◆ JOB A
According to the tax ruling, what taxable year does the appealed assessment cover?

◆ READING TEXT
# # # # # # #

Document Number
18-43
Tax Type
Individual Income Tax
Description
Dependent Exemption Itemized Deductions, Child and Dependent Care, Nonresident Military Spouse
Topic
Appeals
Date Issued
04-03-2018

 

April 3, 2018

 

 

Re:      § 58.1-1821 Application:  Individual Income Tax

 

Dear *****:

 

This will reply to your letter in which you appeal the individual income tax assessment issued to ***** (the “Taxpayer”) for the taxable year ended December 31, 2007.  I apologize for the delay in responding to your appeal.

 

FACTS

 

The Taxpayer, a resident of Virginia, was married to a nonresident member of the armed forces.  For the 2007 taxable year, the couple filed a joint federal income tax return, and the Taxpayer filed a separate Virginia income tax return.  The Taxpayer's spouse, a military service member, did not file a Virginia return because he had no income from Virginia sources. On her Virginia return, the Taxpayer claimed a deduction for the full amount of itemized deductions reported on the joint federal return, the full amount of child care expenses on which the federal credit was computed, and all of the couple's dependent exemptions.  Under audit, the Department adjusted the Taxpayer's itemized deductions and exemptions to reflect her percentage of the couple's joint income and issued an assessment for additional tax and interest.  The Taxpayer filed an appeal, contending the Department's apportioning of deductions and exemptions violates the provisions of the Servicemember's Civil Relief Act (SCRA), codified at 50 U.S.C. § 3901 et seq.

 

DETERMINATION

 

Virginia Code § 58.1-326 states, “if husband or wife is a resident and the other is a nonresident, separate taxes shall be determined on their separate Virginia taxable incomes on such single or separate forms as may be required by the Department, unless both elect to determine their joint Virginia taxable income as if both were residents.”  [Emphasis added.]

 

In cases where a Virginia resident and nonresident spouse file separate state income tax returns, Virginia Code § 58.1-326 grants the Department authority to modify the allocation of exemptions and deductions claimed for federal income tax purposes under Virginia Code § 58.1-324.  Title 23 of the Virginia Administrative Code (VAC) 10-­110-190 B provides that each spouse must account separately for items of income, deductions, and exemptions.  However, when such items cannot be accounted for separately, deductions and personal exemptions must be proportionally allocated between each spouse based upon the income attributable to each.  See also Public Document (P.D.) 95-251 (9/29/1995).

# # # # # # #

◆ JOB B
Print the records word for word from their beginning up to and including the line with "List each element's", leaving the pictures out.

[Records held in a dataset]
# # # # # # #

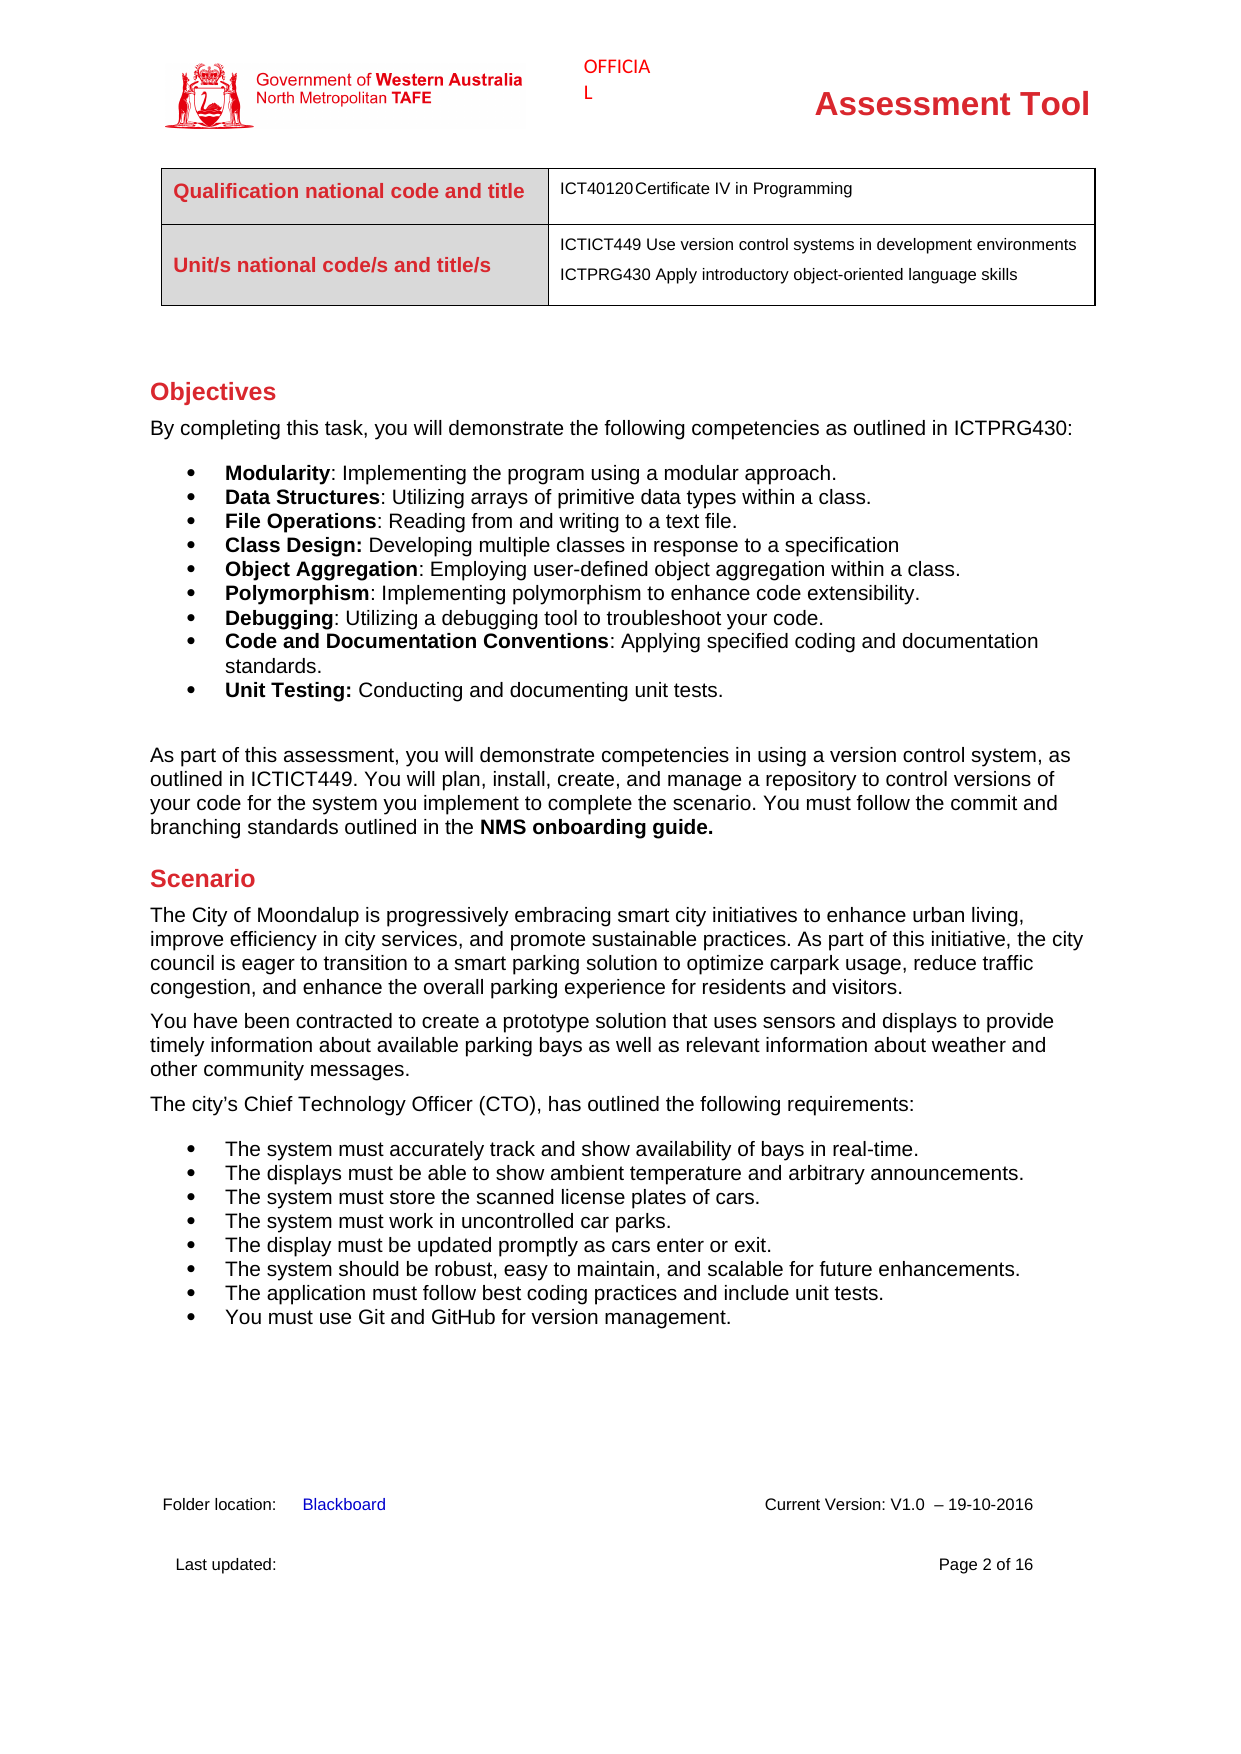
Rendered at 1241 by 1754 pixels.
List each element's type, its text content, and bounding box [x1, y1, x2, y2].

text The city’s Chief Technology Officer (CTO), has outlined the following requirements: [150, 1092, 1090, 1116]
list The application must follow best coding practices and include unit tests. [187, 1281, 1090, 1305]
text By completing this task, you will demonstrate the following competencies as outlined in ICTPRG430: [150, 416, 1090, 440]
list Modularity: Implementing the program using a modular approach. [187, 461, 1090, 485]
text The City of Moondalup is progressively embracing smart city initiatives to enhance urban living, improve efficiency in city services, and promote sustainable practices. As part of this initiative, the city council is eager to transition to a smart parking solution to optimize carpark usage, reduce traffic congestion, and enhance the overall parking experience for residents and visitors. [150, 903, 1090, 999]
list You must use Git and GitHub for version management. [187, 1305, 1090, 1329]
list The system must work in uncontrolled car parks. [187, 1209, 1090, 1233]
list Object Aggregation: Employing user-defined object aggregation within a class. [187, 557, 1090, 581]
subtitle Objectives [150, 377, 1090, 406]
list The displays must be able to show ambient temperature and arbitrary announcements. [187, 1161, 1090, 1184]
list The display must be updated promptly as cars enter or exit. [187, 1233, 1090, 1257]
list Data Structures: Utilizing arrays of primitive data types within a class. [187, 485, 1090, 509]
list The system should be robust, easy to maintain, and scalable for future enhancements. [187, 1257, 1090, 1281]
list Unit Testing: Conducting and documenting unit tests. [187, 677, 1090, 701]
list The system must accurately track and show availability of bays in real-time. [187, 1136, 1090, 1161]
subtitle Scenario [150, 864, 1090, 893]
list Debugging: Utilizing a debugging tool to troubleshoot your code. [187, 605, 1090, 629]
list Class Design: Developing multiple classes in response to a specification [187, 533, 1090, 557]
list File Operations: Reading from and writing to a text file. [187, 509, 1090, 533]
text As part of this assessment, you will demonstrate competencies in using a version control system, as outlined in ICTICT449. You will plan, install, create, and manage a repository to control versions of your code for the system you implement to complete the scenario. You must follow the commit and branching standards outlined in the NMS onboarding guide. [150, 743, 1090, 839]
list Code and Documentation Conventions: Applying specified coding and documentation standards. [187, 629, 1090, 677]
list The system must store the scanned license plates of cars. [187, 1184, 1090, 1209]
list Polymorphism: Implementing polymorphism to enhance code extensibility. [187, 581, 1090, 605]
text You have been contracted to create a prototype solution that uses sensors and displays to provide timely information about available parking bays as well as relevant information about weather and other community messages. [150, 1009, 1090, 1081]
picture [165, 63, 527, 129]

# # # # # # #

◆ CORRECT RESULT A
The taxable year ended December 31, 2007.

◆ CORRECT RESULT B
Rendered at 1241 by 1754 pixels.
List each element's type, its text content, and bounding box [x1, y1, x2, y2].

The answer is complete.